On the upside, I do feel fully qualified to take and print and ring up a passport photo down there.

Wednesday, August 17, 2011

Line in the Sand

We are visiting family in Buffalo and today they proposed a visit to Niagara on the Lake, a lovely town not far from here. Unfortunately, NoL is in Canada, and US Citizens may not exit and re-enter our country without either a passport or secure driver's license. Our home state, Virginia, is rolling out the SDL as each of ours expires after its five-year term, although residents can request one sooner. Even so, neither of us have one, nor do we commonly travel with a passport, so no border crossing for us.

In the grand scheme of things, such security measures are neither surprising nor completely unreasonable, and it is really not a big deal; we simply made other plans.
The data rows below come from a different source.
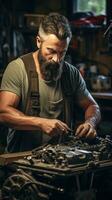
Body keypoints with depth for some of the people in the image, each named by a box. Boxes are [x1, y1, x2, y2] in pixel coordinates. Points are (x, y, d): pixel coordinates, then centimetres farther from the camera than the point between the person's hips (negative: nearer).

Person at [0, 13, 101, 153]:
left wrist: (90, 122, -6)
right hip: (22, 155, -4)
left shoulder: (72, 73, 8)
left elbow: (92, 106, 19)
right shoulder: (17, 68, -5)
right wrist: (41, 123, -27)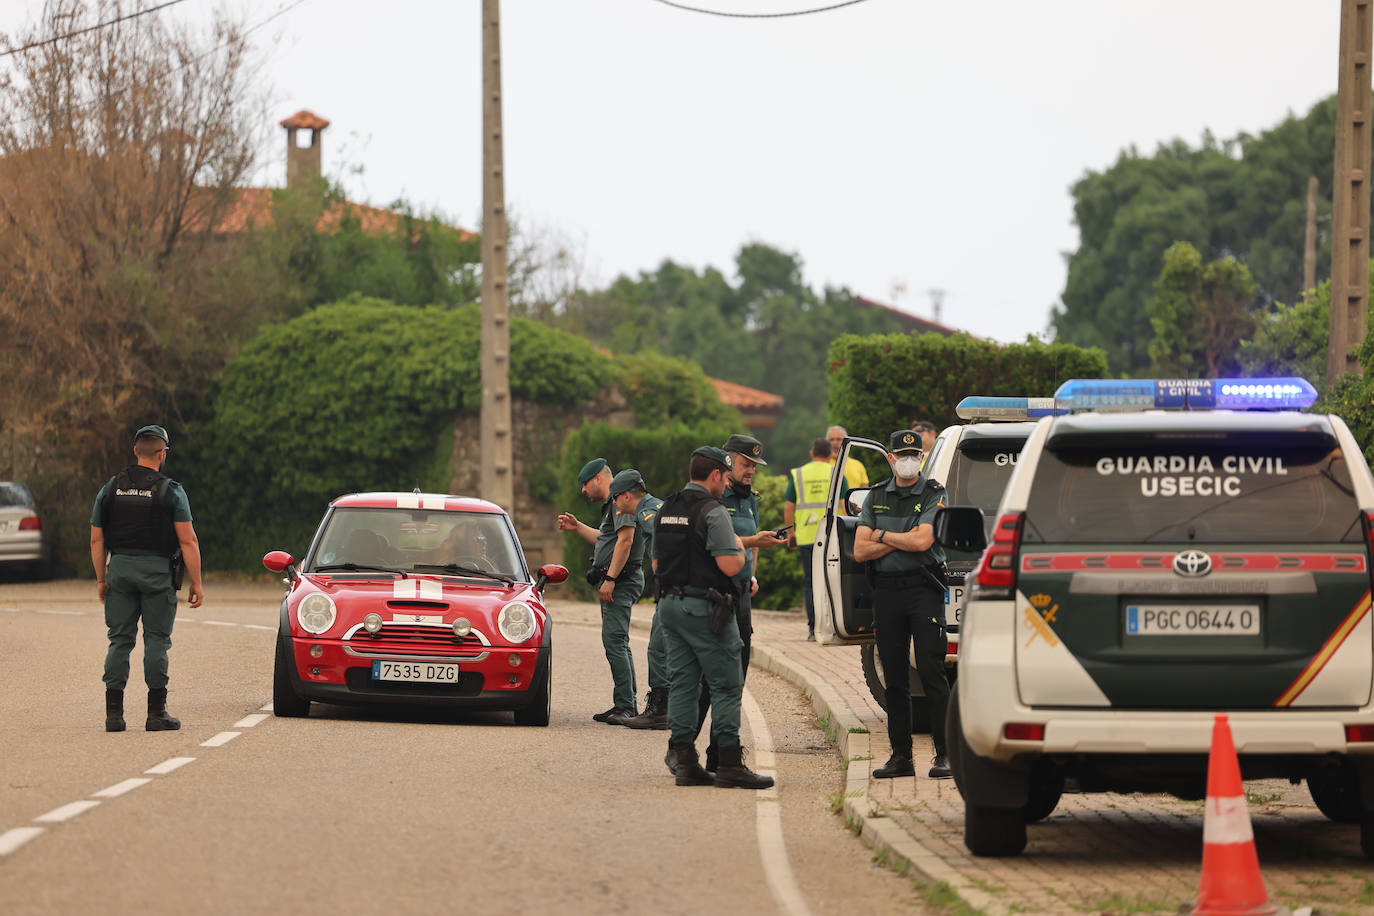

But still, how strange to stand by the side of a river in the land of the free with the knowledge that the opposite bank is off-limits. after traveling the world in my younger years, it is just not the sort of experience I associate with being American.

Monday, August 24, 2009

Ready to Roll

Probably my most common anxiety dream is that I'm at the airport, ready to go on a trip, and I've forgotten my passport at home. I can't count the variations I've had of this nightmare. I'm forever desperately trying to retrieve my passport and meet my party before the plane departs. There are always parking garages, taxis, escalators, and security people that are either helping me or hindering me, and my father is always there, somewhere, waiting for me to get my shit together and make the flight. I always wake up before the final act, so I never know what happens. Today I got my new passport in the mail. When my old passport expired in January, it was the first time since 1975 that I was without the credentials to leave the country. To be honest, I've only traveled abroad 3-4 times in the last ten years, and all but one of those trips was just across the border to Canada. My life is a lot different now than it was in the days when my family lived overseas and we all had airline passes that allowed us to standby for any open seat on any flight. I do miss the international travel, but on a teacher's salary the cost is prohibitive, and like many people, I get caught up in the details of leaving home-- who will care for my pets, water my plants, teach my students? Even so, I was uneasy without a valid passport, and flipping through the blank pages of my brand new booklet today I felt optimistic, looking forward to all the trips I might take between now and August 18, 2019. I was also glad to be prepared to go almost anywhere, should I have the need or the desire to do so, assuming I remember to bring the darn thing along.